Officials with the Port of Port Townsend said they are happy with the results of their contractor’s work to bring the Jefferson County International Airport back in line with Federal Aviation …
Officials with the Port of Port Townsend said they are happy with the results of their contractor’s work to bring the Jefferson County International Airport back in line with Federal Aviation Administration requirements after the recent emergency shutdown of a runway for repairs.
A question, however, still remains for who is on the hook to cover the additional construction costs.
Survey work done at the runway following construction by Scarsella Brothers, Inc. revealed imperfections in the surface of the strip which required corrective action.
Scarsella Brothers has since asserted that it did not deviate from the runway design plans it was given and are not responsible for the additional costs — which the firm estimated at more than $475,000.
Documents compiled by Duval Engineering on behalf of Scarsella Brothers were sent to the Port in October, and claim that the Port’s runway design was “flawed and may not be constructable.”
The document also alleged that the Port’s engineer for the project, Reid Middleton, had deviated from recommended design plans by opting for a 3-inch asphalt overlay instead of a 4-inch one.
“What is clear is that [Reid Middleton] deviated from the 2018 pavement design performed for the project and developed its plans around a [hot mix asphalt] layer that is 25 percent less than designed,” the document said. “The reduction by 1 inch in [hot mix asphalt] thickness would have the effect of substantially reducing the structural capacity of the runway to support aircraft and ground support vehicles on the runway surface.”
The document from Duval concludes that omissions in the geotechnical report, deviations from asphalt pavement design, and underdrain design flaws all were outside the responsibility of Scarsella Brothers.
Eron Berg, executive director for the Port of Port Townsend, said in an email to The Leader that discord still persists as to the cause of the runway’s problems.
But Berg was also careful to note that all parties were working to resolve the matter amicably.
He also added that the Port was very pleased with the end result of Scarsella’s efforts.
“It’s important to recognize they are not our adversaries; they have a different viewpoint, we’re still talking,” Berg said. “There is not currently agreement as to ‘why’ the project initially failed to meet FAA specifications and therefore who is responsible for the costs associated with the fix.”
Berg explained that the runway “design was modified during construction as a result of site conditions that could not have reasonably been known at design, with FAA approval and funding.”

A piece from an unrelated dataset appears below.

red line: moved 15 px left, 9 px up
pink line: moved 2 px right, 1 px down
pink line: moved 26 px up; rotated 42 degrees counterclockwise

The runway, he added, has since been completed in line with FAA requirements.
Berg noted both parties are in the process of reviewing contract materials to determine who is responsible for the cost of the most recent repairs, with the hopes of finding an agreeable resolution.
“These contracts and specifications are designed specifically in anticipation of situations just like this and there’s process to figure out responsible parties,” Berg said.
“It’s not like we’re engaged in a fight or a battle,” he said.